Exception faite de quelques APC et banques, la transcription des enseignes des édifices publics et autres établissements en Tamazight est rare, pour ne pas dire inexistante. «J'ai toujours soulevé ce problème lors des sessions organisées à l'APC de Lakhdaria. Hélas, notre demande n'a jamais suscité l'intérêt des autorités locales», a regretté Gaci Abdelkader, ex-sénateur et membre de l'Assemblée populaire de la commune de Lakhdaria, à l'ouest de Bouira.

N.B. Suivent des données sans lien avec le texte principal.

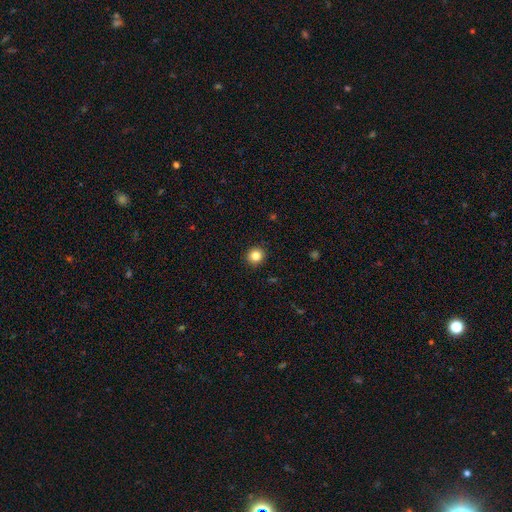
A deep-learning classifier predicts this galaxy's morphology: Smooth or featured? smooth (84%)
How rounded? round (90%)
Merging? none (92%)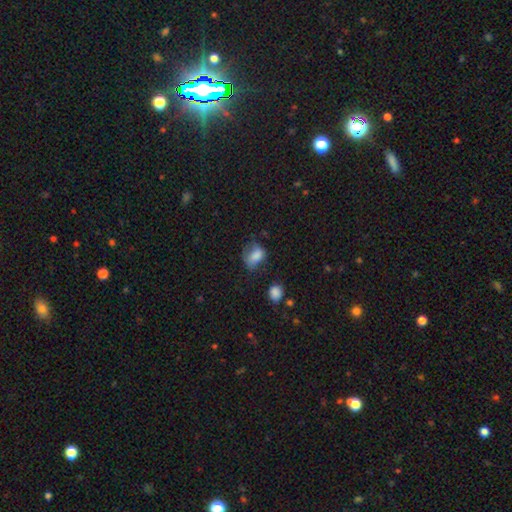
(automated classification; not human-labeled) Smooth or featured? smooth (77%)
How rounded? in between (70%)
Merging? none (36%)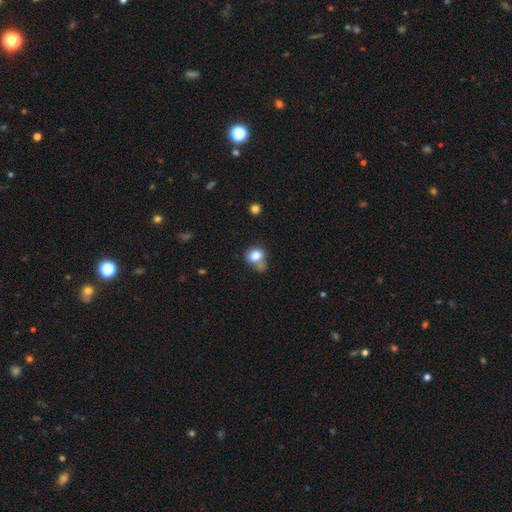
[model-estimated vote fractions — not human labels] Smooth or featured?
  - smooth: 80% *
  - star or artifact: 10%
  - featured or disk: 10%
How rounded?
  - round: 51% *
  - in between: 48%
  - cigar-shaped: 1%
Merging?
  - none: 37% *
  - minor disturbance: 27%
  - merger: 21%
  - major disturbance: 16%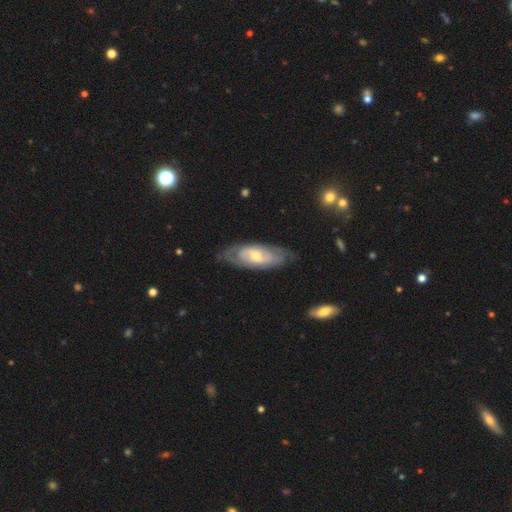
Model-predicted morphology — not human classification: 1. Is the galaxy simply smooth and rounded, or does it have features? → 73% featured or disk, 22% smooth, 5% star or artifact.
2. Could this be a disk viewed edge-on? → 87% no, 13% yes.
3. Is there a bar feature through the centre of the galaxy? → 56% no, 34% weak, 10% strong.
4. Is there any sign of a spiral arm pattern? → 74% yes, 26% no.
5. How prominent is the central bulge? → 54% moderate, 41% small, 3% large, 1% none, 1% dominant.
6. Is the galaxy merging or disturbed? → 75% none, 18% minor disturbance, 5% major disturbance, 1% merger.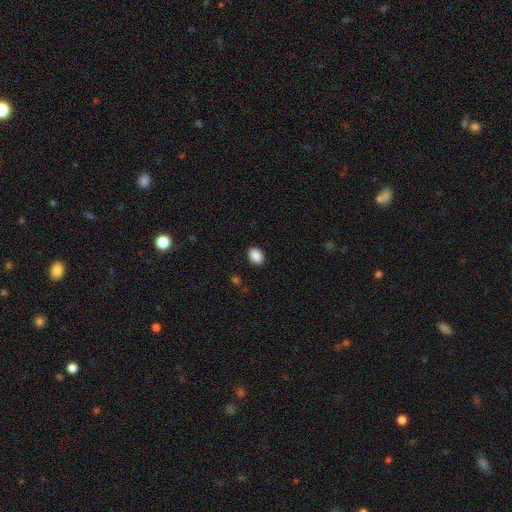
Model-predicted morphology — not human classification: The model was most divided on "how rounded": in between: 77%, round: 22%, cigar-shaped: 1%. More confident: smooth or featured — smooth (89%); merging — none (89%).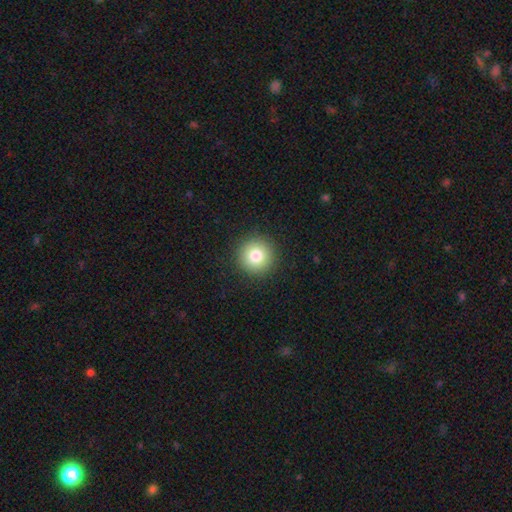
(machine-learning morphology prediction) smooth-or-featured: smooth: 81% | star or artifact: 11% | featured or disk: 9%
  how-rounded: round: 95% | in between: 4% | cigar-shaped: 1%
  merging: none: 92% | minor disturbance: 5% | major disturbance: 2% | merger: 1%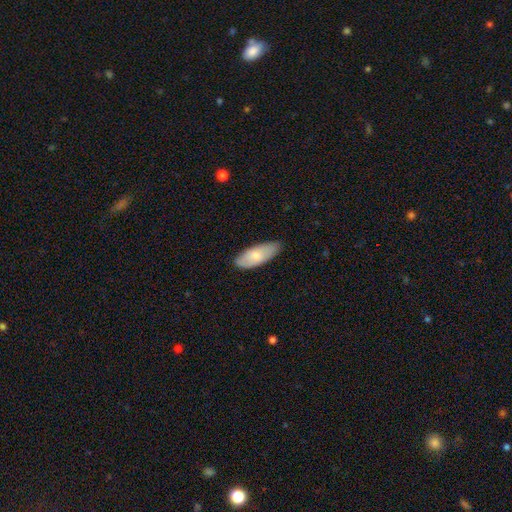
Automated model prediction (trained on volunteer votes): A smooth galaxy with no disk features (76%) that is in between round and cigar-shaped (81%).

Vote fractions:
- Smooth or featured? smooth: 76% / featured or disk: 18% / star or artifact: 6%
- How rounded? in between: 81% / cigar-shaped: 17% / round: 2%
- Merging? none: 79% / minor disturbance: 17% / major disturbance: 3% / merger: 1%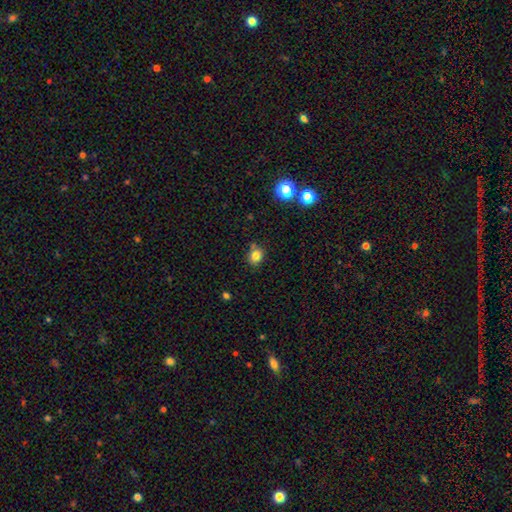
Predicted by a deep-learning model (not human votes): The model was most divided on "how rounded": round: 73%, in between: 26%, cigar-shaped: 1%. More confident: smooth or featured — smooth (80%); merging — none (76%).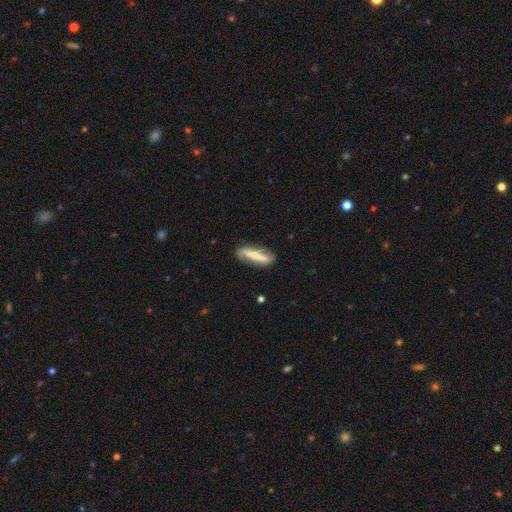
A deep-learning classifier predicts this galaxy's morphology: Smooth or featured? Predicted: featured or disk (p=0.56). Edge-on disk? Predicted: no (p=0.60). Merging? Predicted: none (p=0.76).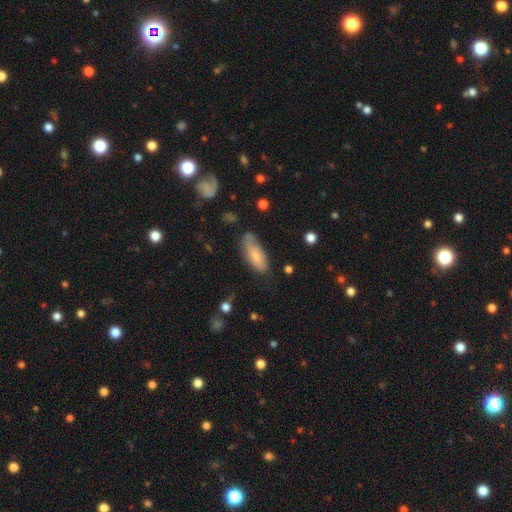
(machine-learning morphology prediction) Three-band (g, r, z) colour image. It shows a smooth galaxy with no disk features (69%) that is in between round and cigar-shaped (78%). Merging: none (49%).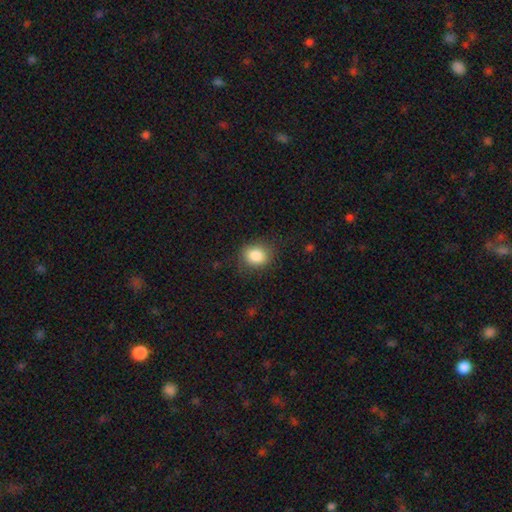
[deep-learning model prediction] Smooth or featured?
  - smooth: 85% *
  - star or artifact: 9%
  - featured or disk: 6%
How rounded?
  - round: 61% *
  - in between: 38%
  - cigar-shaped: 1%
Merging?
  - none: 81% *
  - minor disturbance: 14%
  - major disturbance: 4%
  - merger: 1%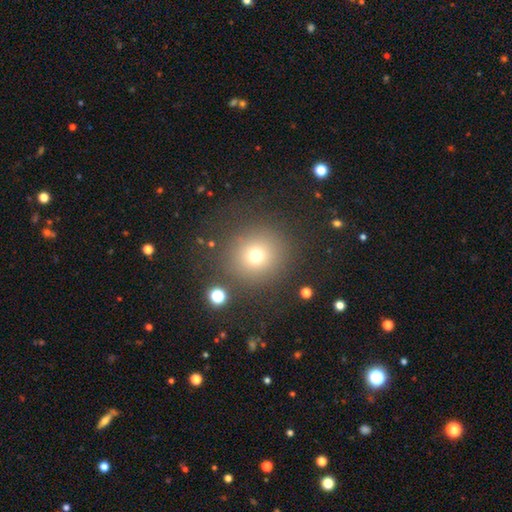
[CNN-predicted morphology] The model was most divided on "smooth or featured": smooth: 71%, star or artifact: 19%, featured or disk: 10%. More confident: how rounded — round (92%); merging — none (84%).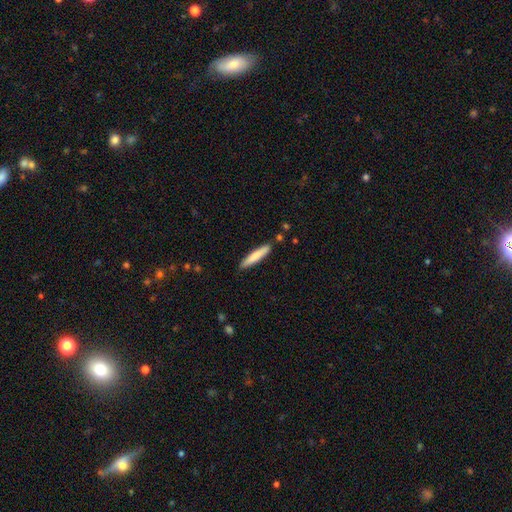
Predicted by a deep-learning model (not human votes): smooth_or_featured: smooth (p=0.75) [alt: featured or disk p=0.20]
how_rounded: cigar-shaped (p=0.90) [alt: in between p=0.08]
merging: none (p=0.87) [alt: minor disturbance p=0.09]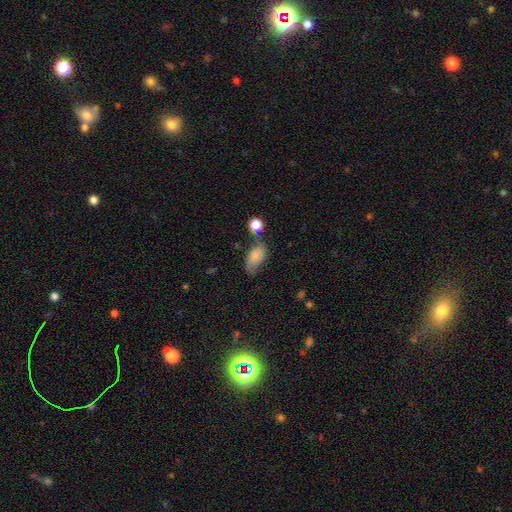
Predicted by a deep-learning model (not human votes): Q: Smooth or featured?
A: smooth (73%); runner-up: featured or disk (18%)
Q: How rounded?
A: in between (91%); runner-up: round (7%)
Q: Merging?
A: none (51%); runner-up: minor disturbance (28%)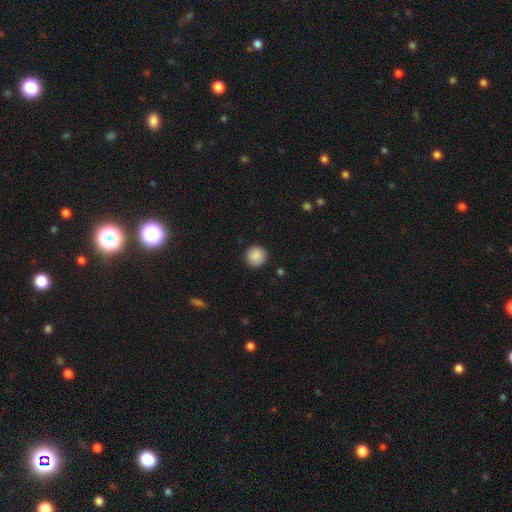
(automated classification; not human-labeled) Smooth or featured?
  - smooth: 89% *
  - star or artifact: 8%
  - featured or disk: 3%
How rounded?
  - round: 95% *
  - in between: 4%
  - cigar-shaped: 1%
Merging?
  - none: 90% *
  - minor disturbance: 7%
  - major disturbance: 2%
  - merger: 1%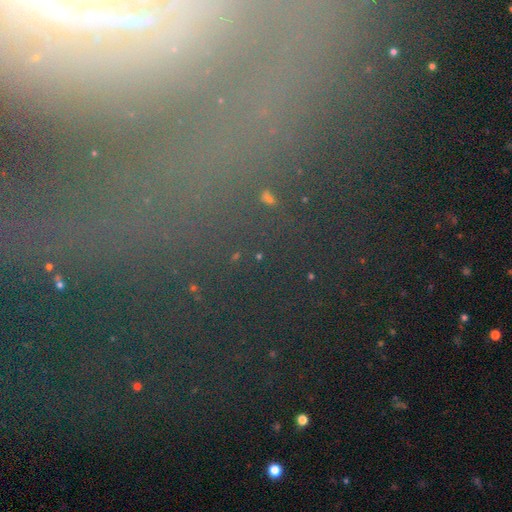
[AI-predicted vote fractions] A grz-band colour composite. It shows a star or artifact, not a galaxy (74%).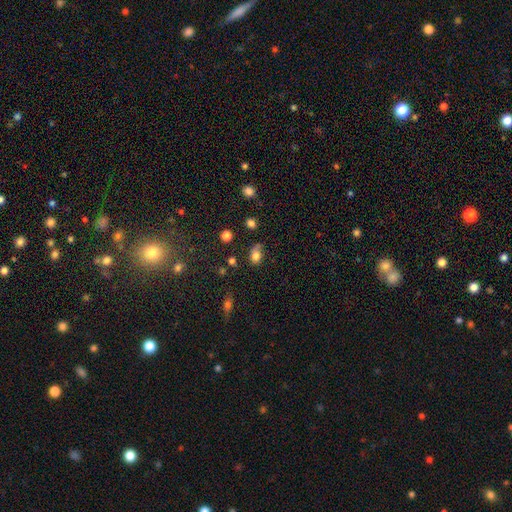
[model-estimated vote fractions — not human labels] smooth_or_featured: smooth (p=0.78) [alt: star or artifact p=0.11]
how_rounded: in between (p=0.74) [alt: round p=0.25]
merging: none (p=0.50) [alt: minor disturbance p=0.32]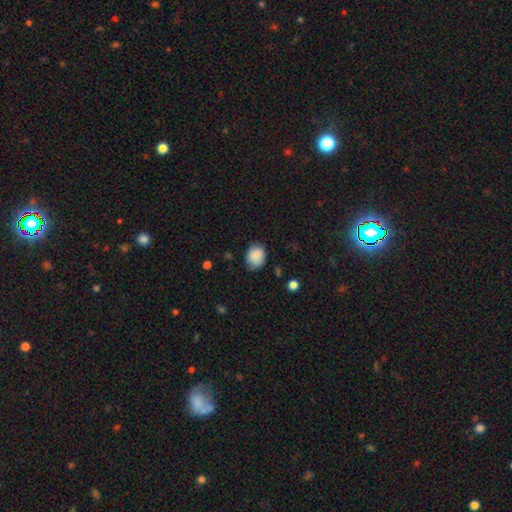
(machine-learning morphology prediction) Smooth or featured?
  - smooth: 86% *
  - star or artifact: 8%
  - featured or disk: 6%
How rounded?
  - round: 53% *
  - in between: 46%
  - cigar-shaped: 1%
Merging?
  - none: 70% *
  - minor disturbance: 23%
  - major disturbance: 5%
  - merger: 2%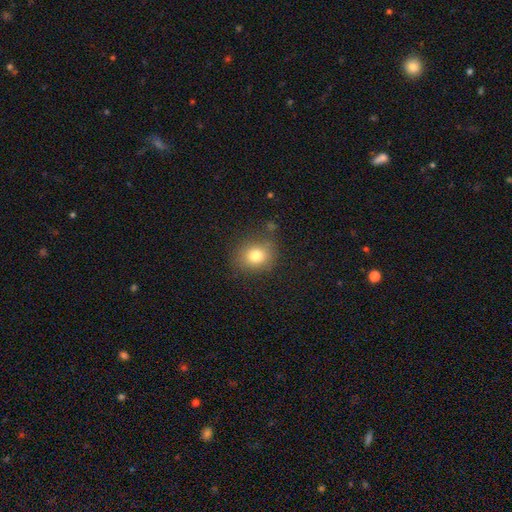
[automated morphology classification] A smooth galaxy with no disk features (78%) that is round (69%).

Vote fractions:
- Smooth or featured? smooth: 78% / star or artifact: 12% / featured or disk: 9%
- How rounded? round: 69% / in between: 30% / cigar-shaped: 1%
- Merging? none: 79% / minor disturbance: 14% / major disturbance: 5% / merger: 2%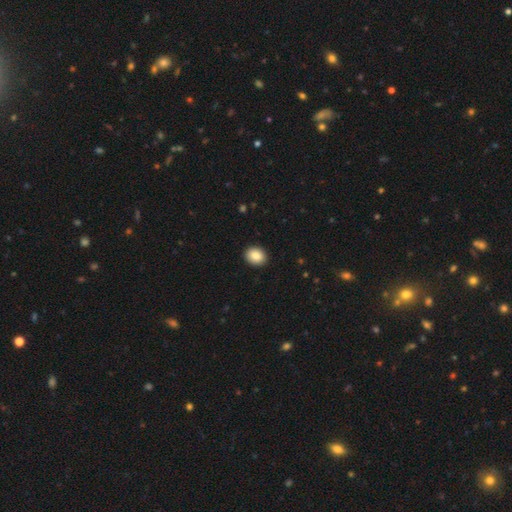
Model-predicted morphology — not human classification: A smooth galaxy with no disk features (88%) that is in between round and cigar-shaped (57%). Merging: none (91%).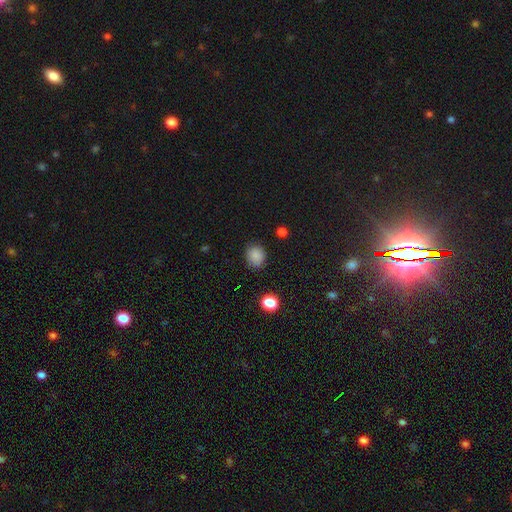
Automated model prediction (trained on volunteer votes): smooth 84%, star or artifact 11%, featured or disk 4%. Down the decision tree: how rounded — round (71%); merging — none (82%).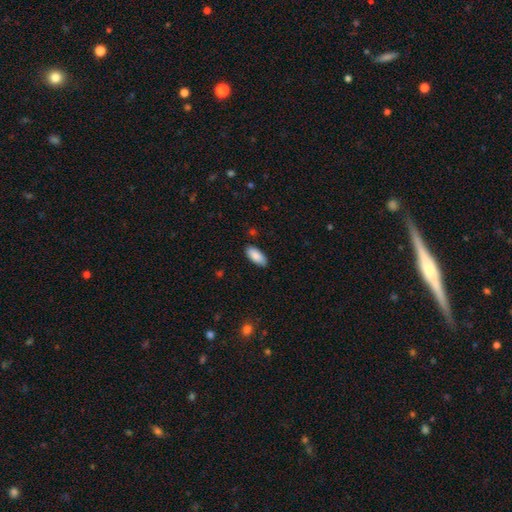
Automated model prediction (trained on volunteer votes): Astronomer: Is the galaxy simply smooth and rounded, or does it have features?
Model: smooth — 89%.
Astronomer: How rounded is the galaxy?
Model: in between — 90%.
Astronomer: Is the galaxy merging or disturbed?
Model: none — 84%.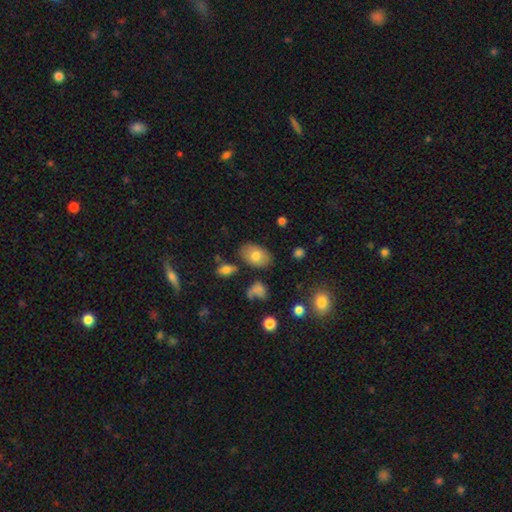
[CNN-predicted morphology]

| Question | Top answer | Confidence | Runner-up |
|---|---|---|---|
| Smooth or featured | smooth | 74% | featured or disk (18%) |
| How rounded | in between | 87% | round (11%) |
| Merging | none | 76% | minor disturbance (15%) |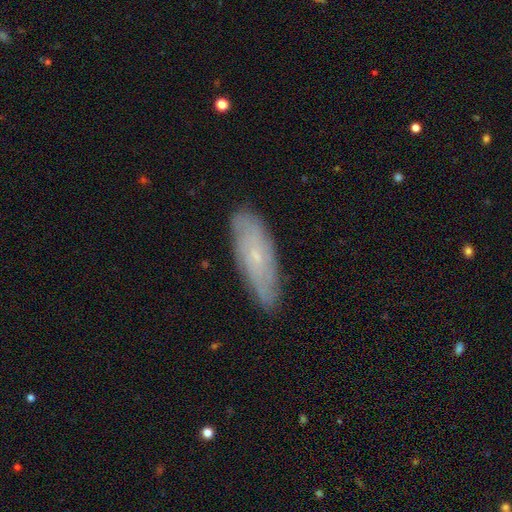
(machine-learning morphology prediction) featured or disk 56%, smooth 37%, star or artifact 8%. Down the decision tree: edge-on disk — no (76%); merging — none (82%).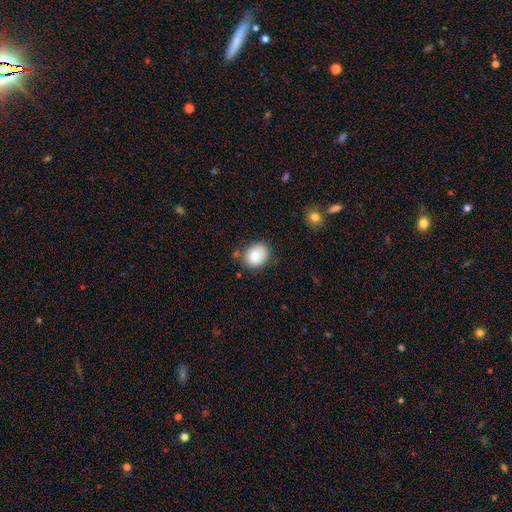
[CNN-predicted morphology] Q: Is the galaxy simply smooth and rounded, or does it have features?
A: smooth — 84%.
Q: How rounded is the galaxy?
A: round — 58%.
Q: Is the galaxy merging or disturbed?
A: none — 70%.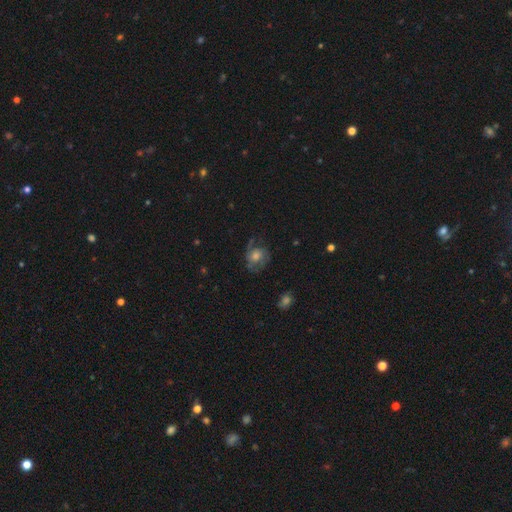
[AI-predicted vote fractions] This is likely a featured or disk galaxy (64%). It is clearly not viewed edge-on (97%). Bar: likely no (68%). Spiral arm pattern: clearly yes (85%). Spiral arm count: possibly 2 (56%). Spiral winding: possibly medium (46%). Central bulge: possibly moderate (53%). Merging: likely none (62%).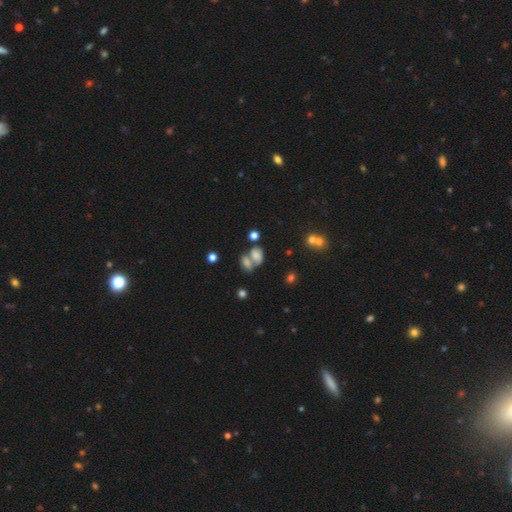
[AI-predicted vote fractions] This is likely a smooth galaxy (62%). How rounded: likely in between (74%). Merging: possibly merger (53%).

Dans cette région, aucun fronton indiquant le nom des établissements dont la gestion relève des prérogatives de l'APC, dont le siège de la mairie, la bibliothèque et salles de soins, sont écrits en Tamazight. «Cela fait presque deux ans que j'ai pris l'initiative en saisissant le maire, le wali et récemment le président de la République sur cette affaire. Mes doléances sont restées lettre morte», a déploré Ali Mokrane, un habitant de Lakhdaria.
Ce dernier, un fonctionnaire à l'APC en question est victime de représailles pour avoir exprimé et rendu public un cas avéré stigmatisant et empêchant la promotion de la langue berbère dans sa commune.
Faut-il rappeler encore une fois que dans son article 4 de la Constitution qu'en plus de la création d'une Académie algérienne de la langue Tamazight, celle-ci est également langue nationale et officielle et l'Etat ?uvre à sa promotion et à son développement dans toutes ses variétés linguistiques en usage sur le territoire national.
Le P/APC de Lakhdaria aurait refusé de prendre l'initiative en motivant l'absence d'une note ministérielle. Le Directeur de la réglementation et des affaires générales (DRAG) de la wilaya de Bouira, avec qui nous nous sommes entretenus au sujet de cette affaire, s'est engagé à trouver une solution au «problème» posé. L'avenir nous le dira.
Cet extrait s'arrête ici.